## ACTION ITEM
An exact copy of all the lines below is required, with every image left out.

## INFORMATION PROVIDED
========

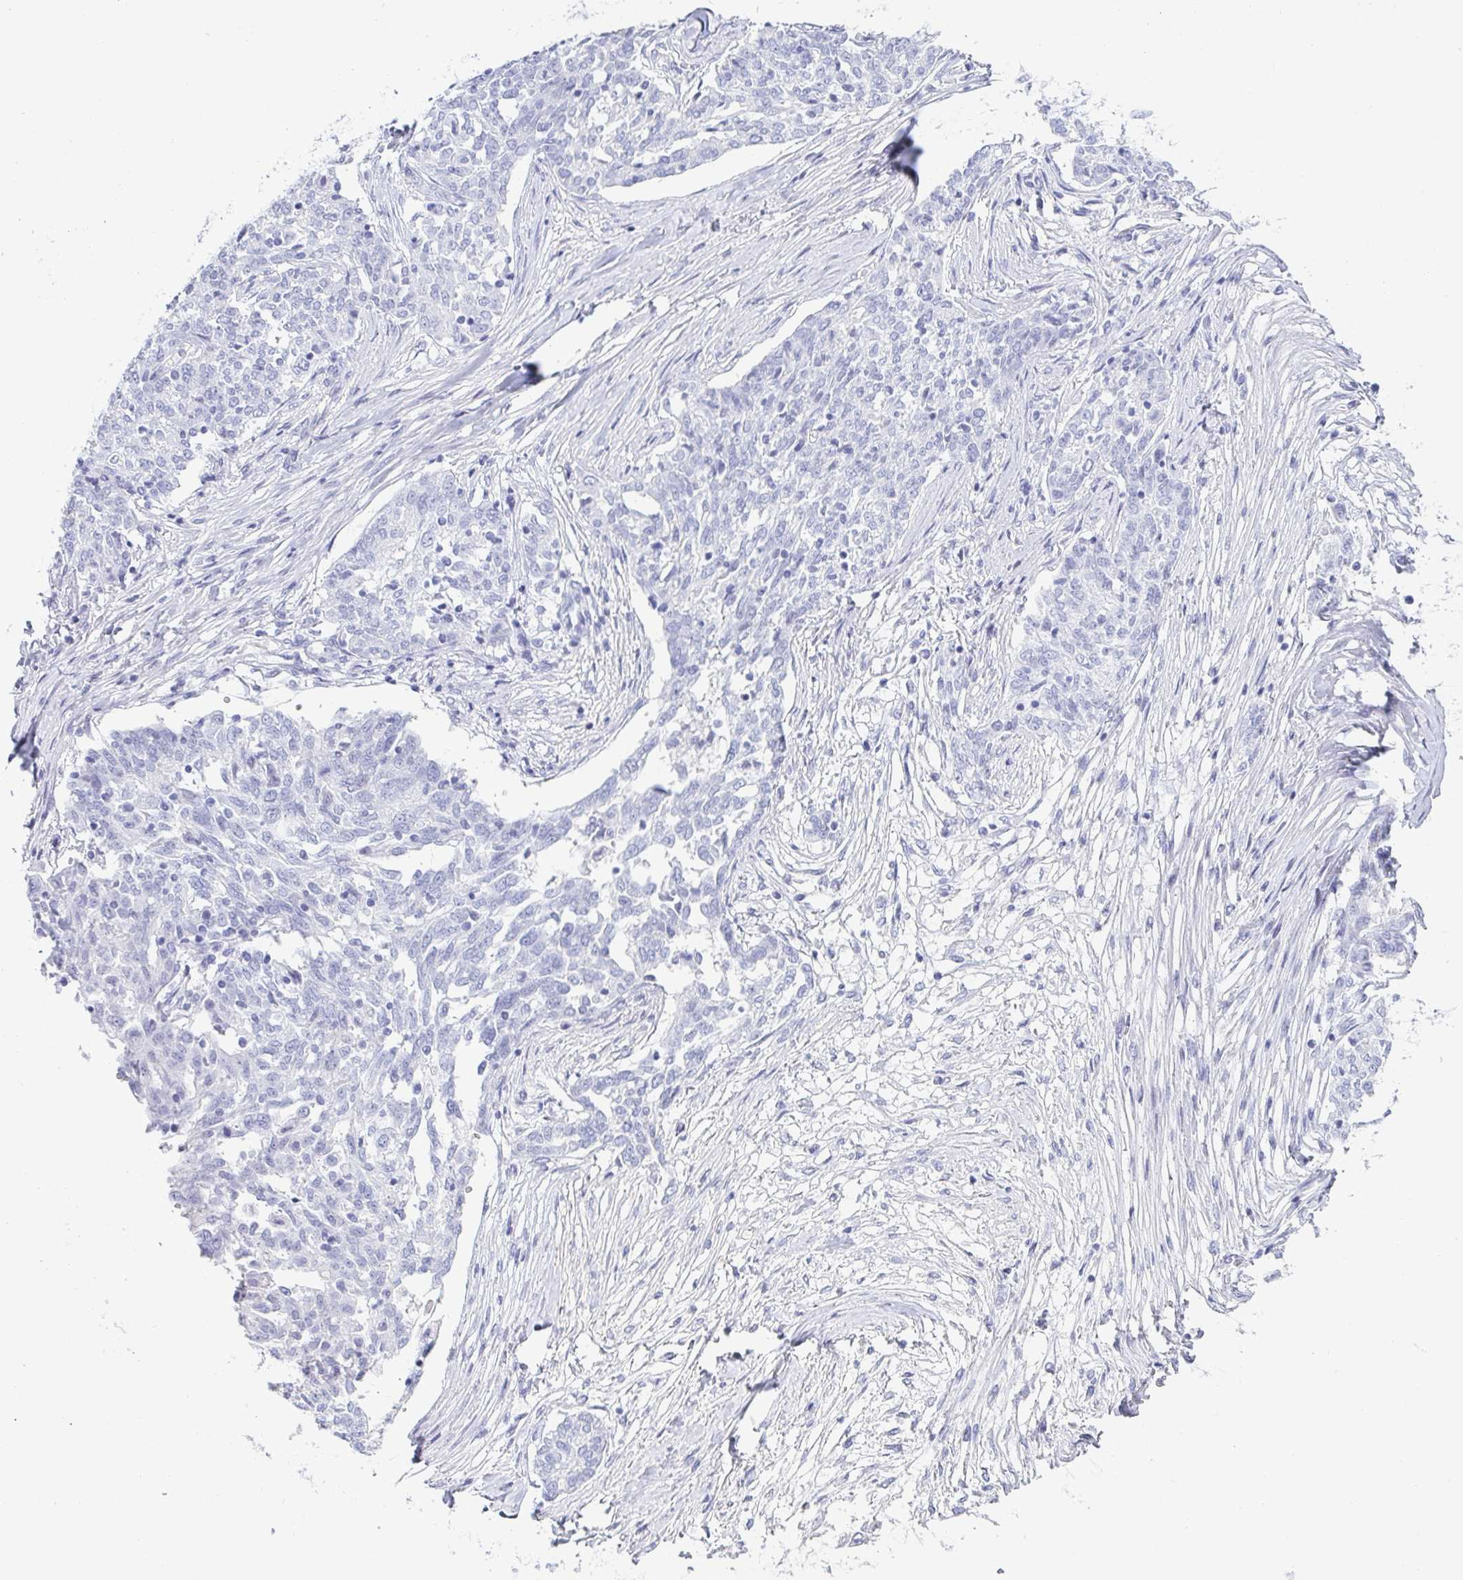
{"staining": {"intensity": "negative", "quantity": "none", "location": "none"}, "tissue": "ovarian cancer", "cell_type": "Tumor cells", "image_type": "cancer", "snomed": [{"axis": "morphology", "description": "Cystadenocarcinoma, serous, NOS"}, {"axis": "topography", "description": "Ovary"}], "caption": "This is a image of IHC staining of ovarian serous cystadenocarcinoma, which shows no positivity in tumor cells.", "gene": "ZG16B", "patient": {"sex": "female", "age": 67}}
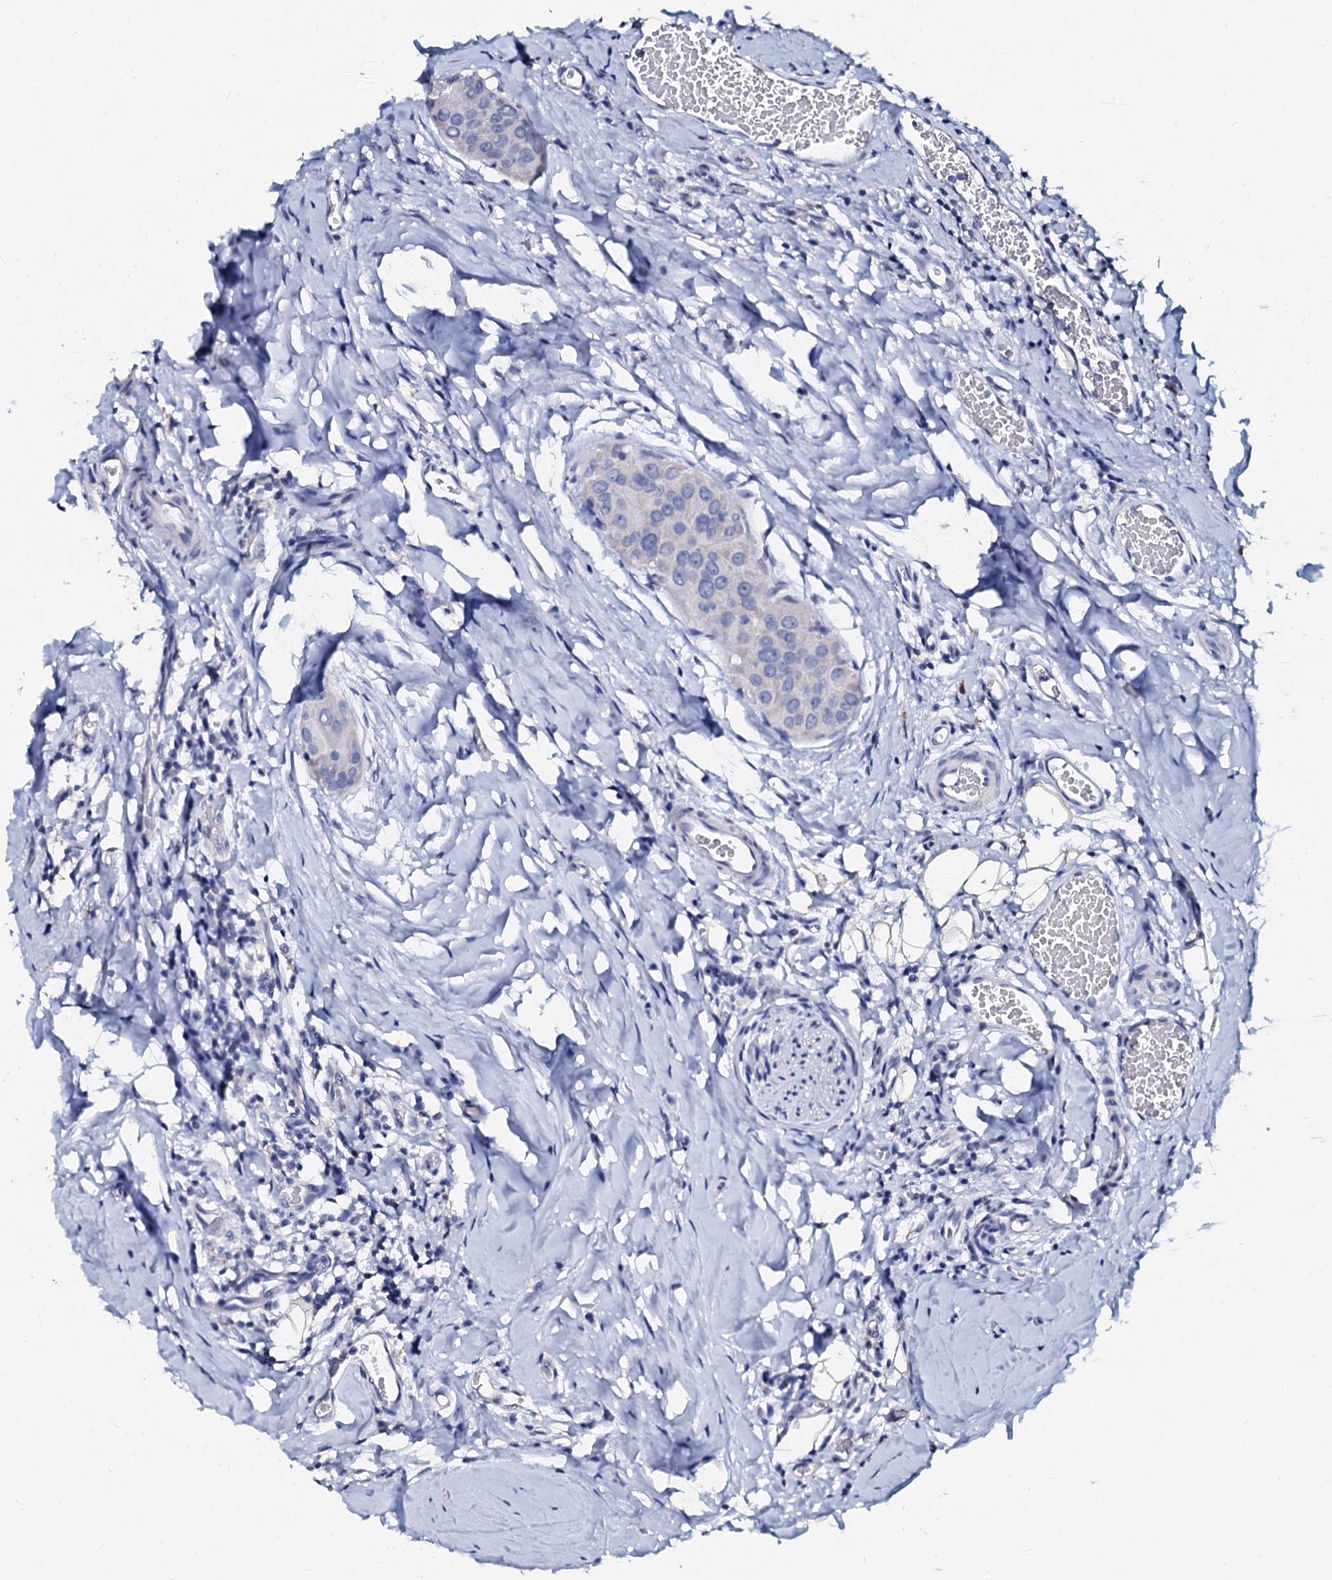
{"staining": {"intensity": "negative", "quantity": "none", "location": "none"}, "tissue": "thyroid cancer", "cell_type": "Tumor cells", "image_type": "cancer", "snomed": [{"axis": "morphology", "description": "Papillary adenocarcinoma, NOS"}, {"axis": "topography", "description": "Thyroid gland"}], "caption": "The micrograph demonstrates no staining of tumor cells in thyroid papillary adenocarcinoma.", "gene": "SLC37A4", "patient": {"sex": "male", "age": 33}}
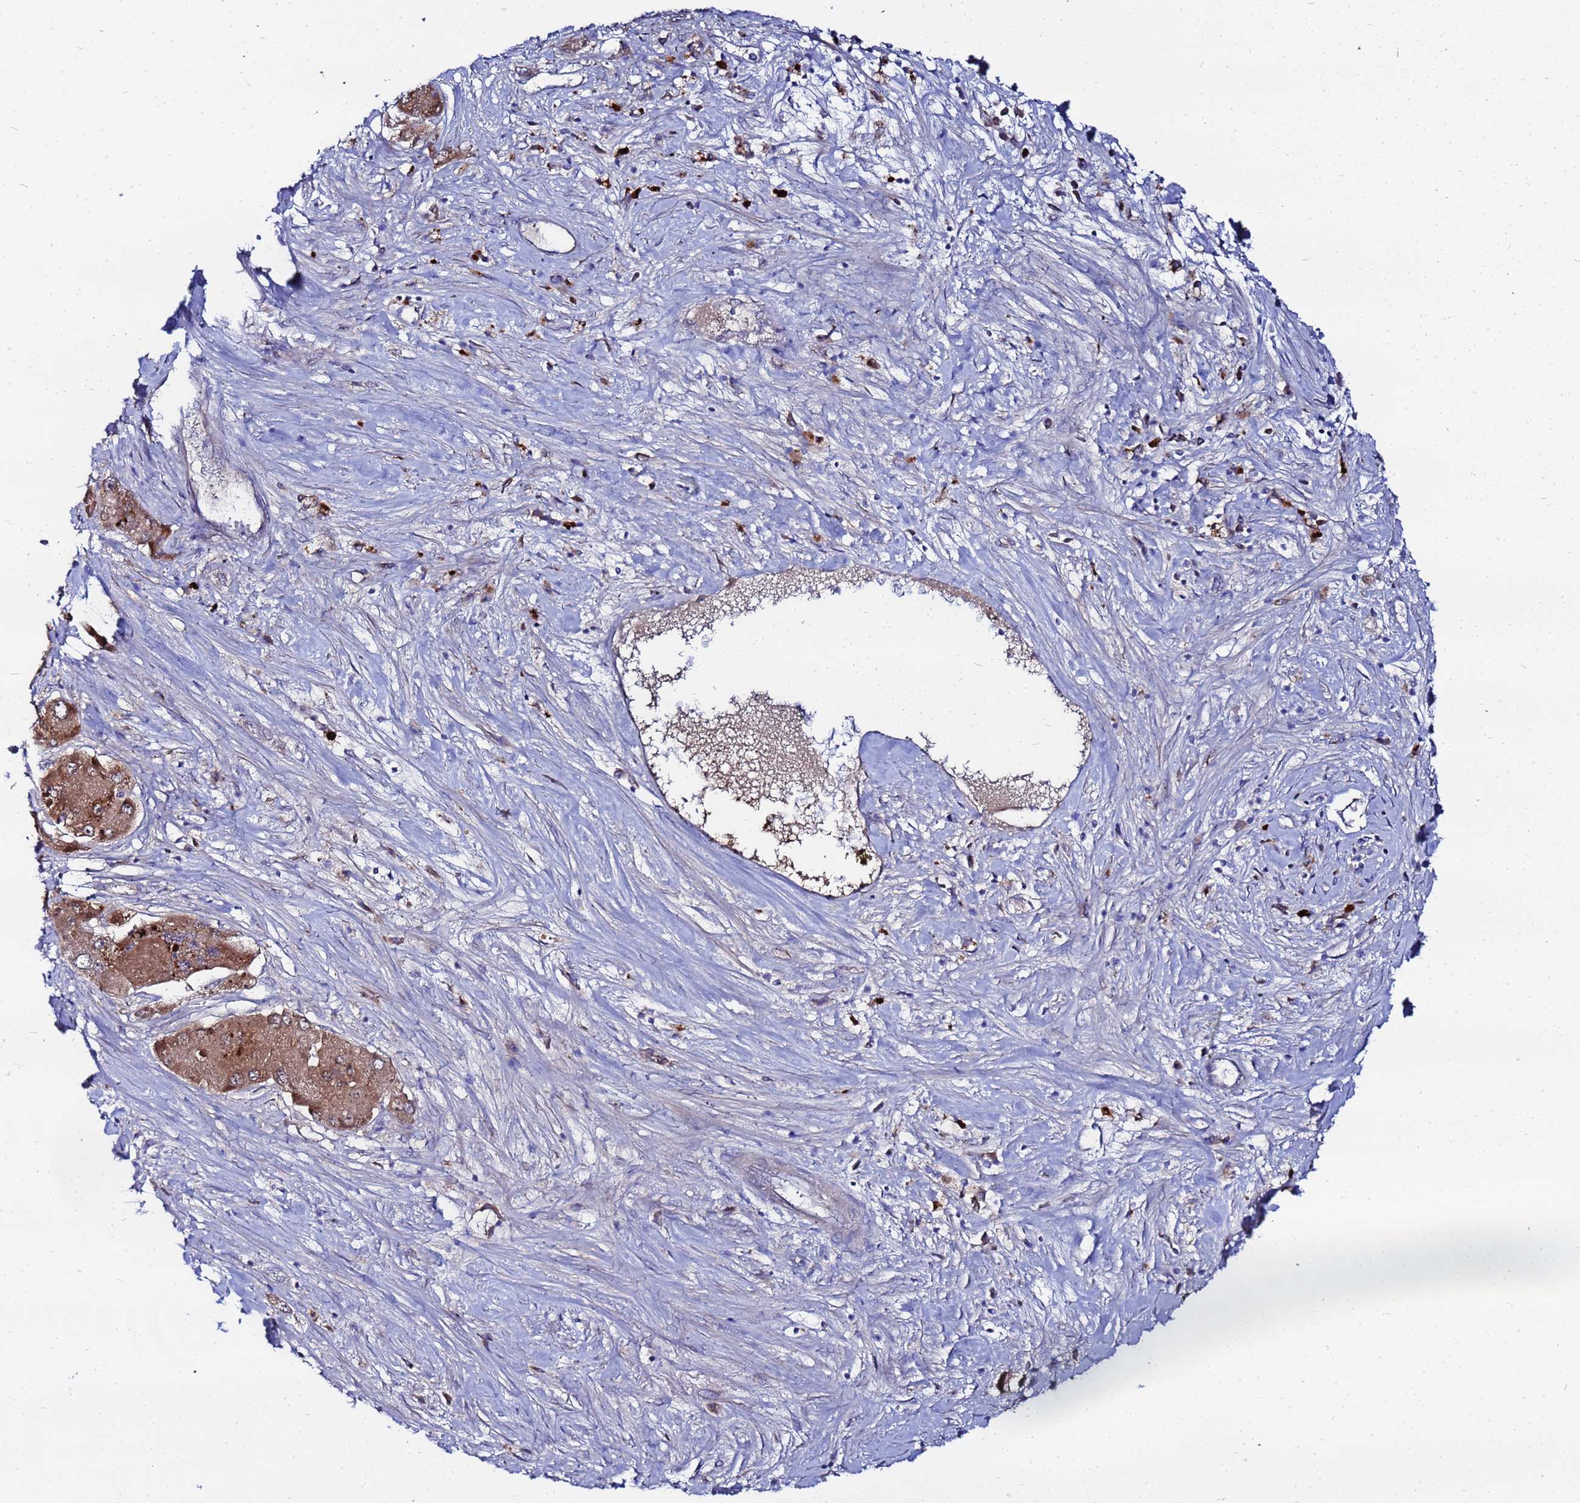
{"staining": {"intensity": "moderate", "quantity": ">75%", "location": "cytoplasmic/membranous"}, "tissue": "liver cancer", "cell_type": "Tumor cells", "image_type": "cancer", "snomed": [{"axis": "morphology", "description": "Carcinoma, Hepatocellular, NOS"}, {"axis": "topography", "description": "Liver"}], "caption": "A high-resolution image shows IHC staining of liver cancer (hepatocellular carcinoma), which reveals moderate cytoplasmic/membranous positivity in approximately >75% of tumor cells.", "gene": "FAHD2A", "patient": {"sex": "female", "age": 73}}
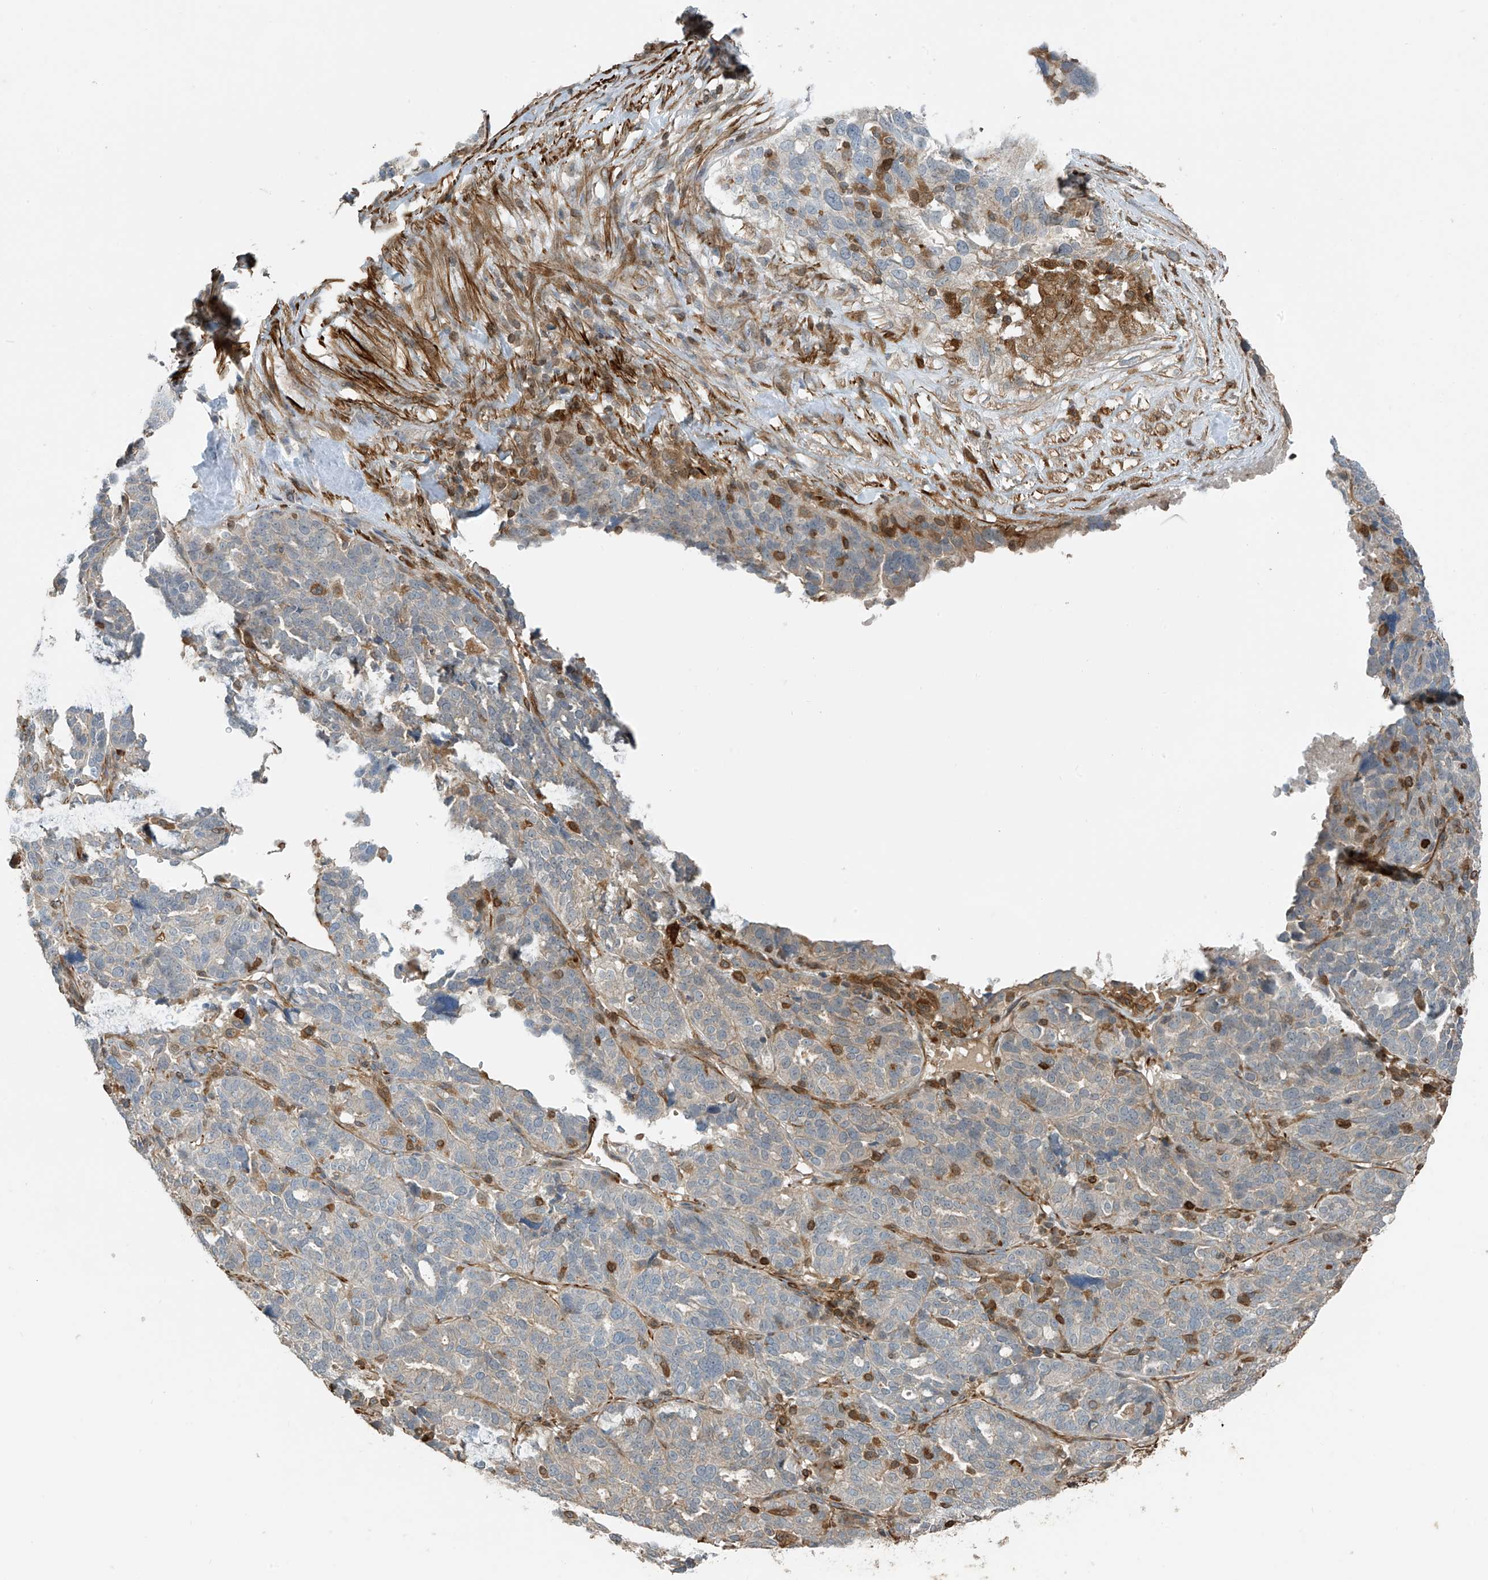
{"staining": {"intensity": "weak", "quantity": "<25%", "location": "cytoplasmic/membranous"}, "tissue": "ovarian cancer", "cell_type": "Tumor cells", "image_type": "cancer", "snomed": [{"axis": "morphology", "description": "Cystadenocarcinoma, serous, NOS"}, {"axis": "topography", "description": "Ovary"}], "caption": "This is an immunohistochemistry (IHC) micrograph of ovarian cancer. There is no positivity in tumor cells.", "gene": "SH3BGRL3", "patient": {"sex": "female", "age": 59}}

========

## ANSWER AREA
{"staining": {"intensity": "negative", "quantity": "none", "location": "none"}, "tissue": "ovarian cancer", "cell_type": "Tumor cells", "image_type": "cancer", "snomed": [{"axis": "morphology", "description": "Cystadenocarcinoma, serous, NOS"}, {"axis": "topography", "description": "Ovary"}], "caption": "This is a image of IHC staining of ovarian serous cystadenocarcinoma, which shows no positivity in tumor cells.", "gene": "ZG16B", "patient": {"sex": "female", "age": 67}}
{"staining": {"intensity": "negative", "quantity": "none", "location": "none"}, "tissue": "thyroid cancer", "cell_type": "Tumor cells", "image_type": "cancer", "snomed": [{"axis": "morphology", "description": "Papillary adenocarcinoma, NOS"}, {"axis": "topography", "description": "Thyroid gland"}], "caption": "The micrograph demonstrates no staining of tumor cells in thyroid papillary adenocarcinoma.", "gene": "SLC37A4", "patient": {"sex": "male", "age": 33}}
{"staining": {"intensity": "moderate", "quantity": ">75%", "location": "cytoplasmic/membranous"}, "tissue": "liver cancer", "cell_type": "Tumor cells", "image_type": "cancer", "snomed": [{"axis": "morphology", "description": "Carcinoma, Hepatocellular, NOS"}, {"axis": "topography", "description": "Liver"}], "caption": "A high-resolution image shows IHC staining of liver cancer (hepatocellular carcinoma), which reveals moderate cytoplasmic/membranous positivity in approximately >75% of tumor cells.", "gene": "FAHD2A", "patient": {"sex": "female", "age": 73}}
{"staining": {"intensity": "weak", "quantity": "<25%", "location": "cytoplasmic/membranous"}, "tissue": "ovarian cancer", "cell_type": "Tumor cells", "image_type": "cancer", "snomed": [{"axis": "morphology", "description": "Cystadenocarcinoma, serous, NOS"}, {"axis": "topography", "description": "Ovary"}], "caption": "This is an immunohistochemistry (IHC) micrograph of ovarian cancer. There is no positivity in tumor cells.", "gene": "SH3BGRL3", "patient": {"sex": "female", "age": 59}}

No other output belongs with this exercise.